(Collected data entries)
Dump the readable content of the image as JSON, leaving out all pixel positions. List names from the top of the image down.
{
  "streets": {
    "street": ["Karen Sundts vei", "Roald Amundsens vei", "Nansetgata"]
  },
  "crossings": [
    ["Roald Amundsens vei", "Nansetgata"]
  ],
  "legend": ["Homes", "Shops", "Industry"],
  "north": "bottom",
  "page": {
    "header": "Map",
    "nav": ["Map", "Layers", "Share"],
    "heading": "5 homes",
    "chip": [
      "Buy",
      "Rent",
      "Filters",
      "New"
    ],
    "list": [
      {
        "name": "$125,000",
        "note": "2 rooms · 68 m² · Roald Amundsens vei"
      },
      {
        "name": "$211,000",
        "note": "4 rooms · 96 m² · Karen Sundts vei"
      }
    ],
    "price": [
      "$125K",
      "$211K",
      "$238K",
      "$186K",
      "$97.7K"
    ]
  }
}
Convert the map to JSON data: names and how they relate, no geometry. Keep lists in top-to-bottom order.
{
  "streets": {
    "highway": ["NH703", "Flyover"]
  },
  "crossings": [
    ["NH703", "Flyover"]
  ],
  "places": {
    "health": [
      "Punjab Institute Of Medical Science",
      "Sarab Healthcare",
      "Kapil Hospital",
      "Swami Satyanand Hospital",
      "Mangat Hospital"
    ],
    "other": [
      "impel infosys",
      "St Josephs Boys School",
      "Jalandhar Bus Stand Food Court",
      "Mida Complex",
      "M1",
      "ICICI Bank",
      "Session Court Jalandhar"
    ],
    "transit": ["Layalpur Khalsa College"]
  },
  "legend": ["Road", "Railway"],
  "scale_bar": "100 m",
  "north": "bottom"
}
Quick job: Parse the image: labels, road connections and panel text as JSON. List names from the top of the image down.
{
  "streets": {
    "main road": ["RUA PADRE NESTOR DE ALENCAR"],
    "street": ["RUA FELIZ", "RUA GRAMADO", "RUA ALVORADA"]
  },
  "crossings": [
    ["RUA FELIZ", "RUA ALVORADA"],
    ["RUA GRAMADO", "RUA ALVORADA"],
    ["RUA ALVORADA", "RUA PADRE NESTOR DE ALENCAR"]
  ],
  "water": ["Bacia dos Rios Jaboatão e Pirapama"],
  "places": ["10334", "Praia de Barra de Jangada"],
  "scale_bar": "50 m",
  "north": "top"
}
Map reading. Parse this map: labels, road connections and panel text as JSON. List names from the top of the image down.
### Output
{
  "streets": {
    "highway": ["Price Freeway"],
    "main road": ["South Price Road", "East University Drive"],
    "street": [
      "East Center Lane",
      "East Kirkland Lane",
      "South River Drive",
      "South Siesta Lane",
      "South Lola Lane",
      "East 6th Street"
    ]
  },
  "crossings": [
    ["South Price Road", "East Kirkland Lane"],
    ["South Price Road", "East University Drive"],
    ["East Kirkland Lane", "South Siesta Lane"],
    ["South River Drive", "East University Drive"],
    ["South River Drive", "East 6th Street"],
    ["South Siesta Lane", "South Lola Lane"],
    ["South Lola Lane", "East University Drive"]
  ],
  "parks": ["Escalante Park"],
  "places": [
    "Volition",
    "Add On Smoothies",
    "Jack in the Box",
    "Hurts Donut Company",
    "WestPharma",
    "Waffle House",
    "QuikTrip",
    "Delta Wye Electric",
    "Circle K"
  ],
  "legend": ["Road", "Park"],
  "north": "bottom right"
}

WHAT THIS TASK INVOLVES>
Starting at the line that contains "Map reading. Parse", output every remaining line of the data exactly, and stop after the last one.

YOUR RESPONSE>
Map reading. Parse this map: labels, road connections and panel text as JSON. List names from the top of the image down.
### Output
{
  "streets": {
    "highway": ["Price Freeway"],
    "main road": ["South Price Road", "East University Drive"],
    "street": [
      "East Center Lane",
      "East Kirkland Lane",
      "South River Drive",
      "South Siesta Lane",
      "South Lola Lane",
      "East 6th Street"
    ]
  },
  "crossings": [
    ["South Price Road", "East Kirkland Lane"],
    ["South Price Road", "East University Drive"],
    ["East Kirkland Lane", "South Siesta Lane"],
    ["South River Drive", "East University Drive"],
    ["South River Drive", "East 6th Street"],
    ["South Siesta Lane", "South Lola Lane"],
    ["South Lola Lane", "East University Drive"]
  ],
  "parks": ["Escalante Park"],
  "places": [
    "Volition",
    "Add On Smoothies",
    "Jack in the Box",
    "Hurts Donut Company",
    "WestPharma",
    "Waffle House",
    "QuikTrip",
    "Delta Wye Electric",
    "Circle K"
  ],
  "legend": ["Road", "Park"],
  "north": "bottom right"
}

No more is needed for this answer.